Pawo Choyning Dorji: Sicher­lich, die Gefahr besteht. Aller­dings haben wir in unserer Verfas­sung einen Passus, der es verbietet, dass Buddhismus mit Politik vermischt wird. Lamas dürfen etwa nicht in der Politik tätig werden.

artechock: Dennoch sieht man in Ihrem Film sehr gut, dass die »Unschuld« durch die Moderne bereits gelitten hat, etwa bei dem Taxi­fahrer des ameri­ka­ni­schen Waffen­händ­lers, der in durchaus prekären Verhält­nissen lebt. Oder den Krimi­nellen, die bei Nacht und Nebel Waffen aus Indien schmug­geln...

Pawo Choyning Dorji: Oh ja, natürlich, es gibt extreme Armut. Es gibt Migration mit den üblichen Problemen, es gibt Arbeits­lo­sig­keit...

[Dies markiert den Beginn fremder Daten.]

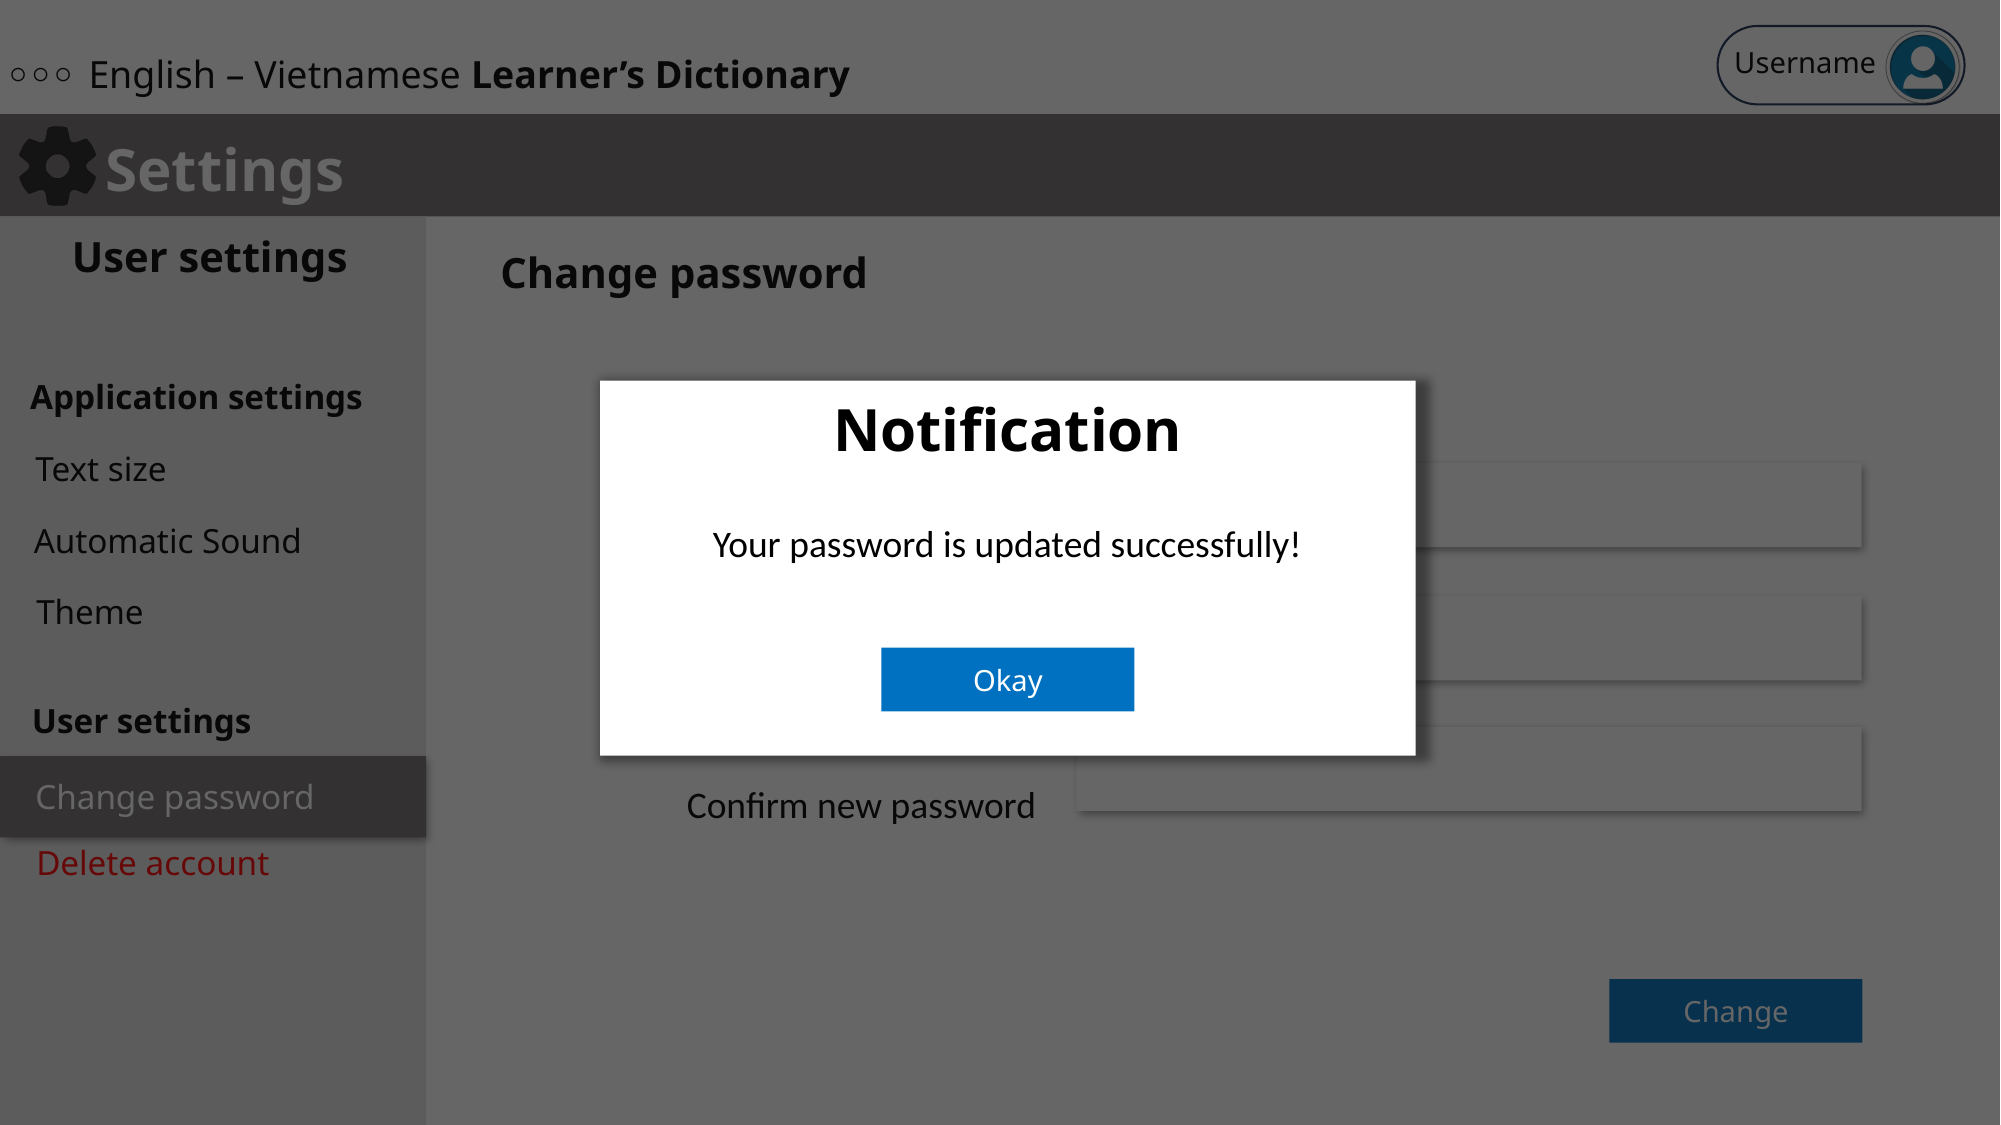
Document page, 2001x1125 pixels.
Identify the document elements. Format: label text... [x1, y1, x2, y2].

text_box [599, 380, 1417, 757]
picture [4, 38, 77, 111]
text_box Notification [818, 386, 1198, 471]
picture [1885, 30, 1961, 105]
text_box [0, 0, 2000, 1125]
text_box Your password is updated successfully! [698, 512, 1318, 573]
picture [19, 126, 96, 206]
text_box Okay [880, 647, 1135, 712]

artechock: Auch die Darstel­lung der rigide agie­renden Polizei in ihrem Film wirkt durchaus kritisch. Wird das in Ihrem Land, wenn Sie den Film zeigen, ebenso gesehen? Als Kritik an bestehenden Verhält­nissen oder als Darstel­lung ganz normalen Alltags...

Pawo Choyning Dorji: Als letzteres, es ist Alltag, wie ihn jeder kennt. Und es räumt auch mit diesem verträumten Bild von Bhutan im Ausland auf: wir haben all das und wir haben auch Nacht­clubs und sogar Krimi­nelle. Wir stehen mit einem Bein in unseren Tradi­tionen und mit dem anderen in der Moderne, das macht es komplex, das führt zu inter­es­santen Geschichten, so wie die meines Films.

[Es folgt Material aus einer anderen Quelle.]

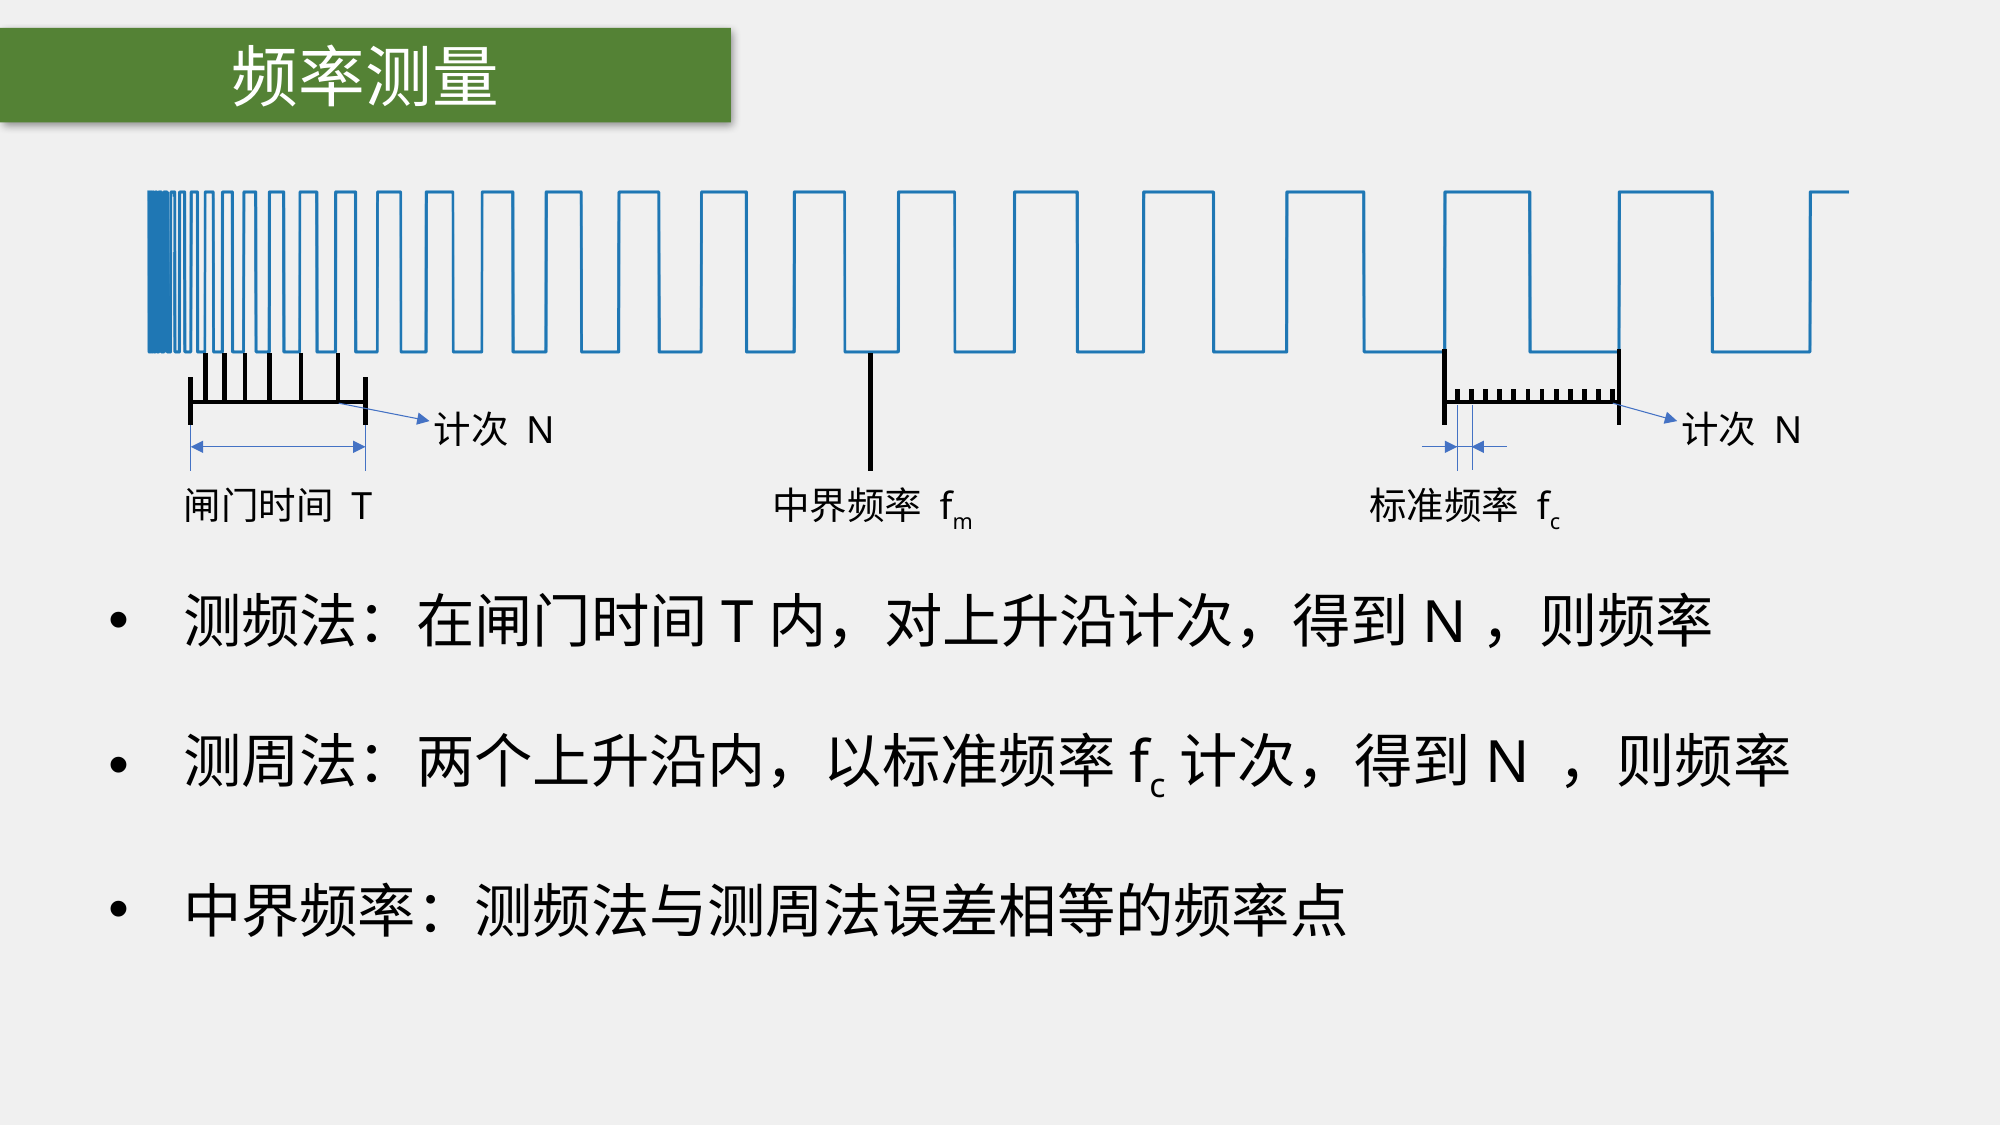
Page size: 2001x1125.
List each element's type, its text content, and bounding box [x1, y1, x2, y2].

text_box 闸门时间 T [150, 475, 406, 535]
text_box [1444, 348, 1619, 425]
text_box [338, 403, 430, 422]
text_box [1612, 403, 1678, 422]
text_box 频率测量 [0, 27, 732, 123]
picture [126, 163, 1874, 381]
text_box 计次 N [400, 398, 589, 459]
text_box 中界频率 fm [744, 475, 1000, 542]
text_box 标准频率 fc [1337, 475, 1593, 542]
text_box 计次 N [1647, 398, 1836, 459]
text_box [190, 352, 366, 425]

artechock: Gerade das mag ich auch an Ihrem Film, er kümmert sich auch um die Grauzonen, nicht nur um das Schwarz und das Weiss. Haben Sie denn bei all den Geschichten, die solche Trans­for­ma­tionen erzeugen, bereits den nächsten Film in Planung?

Pawo Choyning Dorji: Nach der Oscar-Nomi­nie­rung für meinen ersten Film und der Oscar-Shortlist für diesen Film muss ich natürlich weiter­ma­chen, auch wenn ich mehr oder weniger ins Filme­ma­chen gestol­pert bin und mir jeder abgeraten hat, damit weiter­zu­ma­chen. Jetzt ist es aller­dings an der Zeit für einen weiteren Schritt, der zumindest thema­tisch in eine andere Richtung geht, weil ich nicht als der Filme­ma­cher dastehen möchte, der nur bhuta­ne­si­sche Filme macht. Ich bin ja auf der ganzen Welt groß geworden, habe in Indien, im Mittleren Osten, in den USA und Europa gelebt und möchte meinen »bhuta­ne­si­schen Blick« nun auf eine andere Region richten und dort einen Film machen.

artechock: Vielen Dank für dieses Gespräch.

Pawo Choyning Dorji: Sehr gerne. Und grüßen Sie bitte Ihre Schwie­ger­mutter von mir – es freut mich wirklich, dass ihr der Film gefallen hat.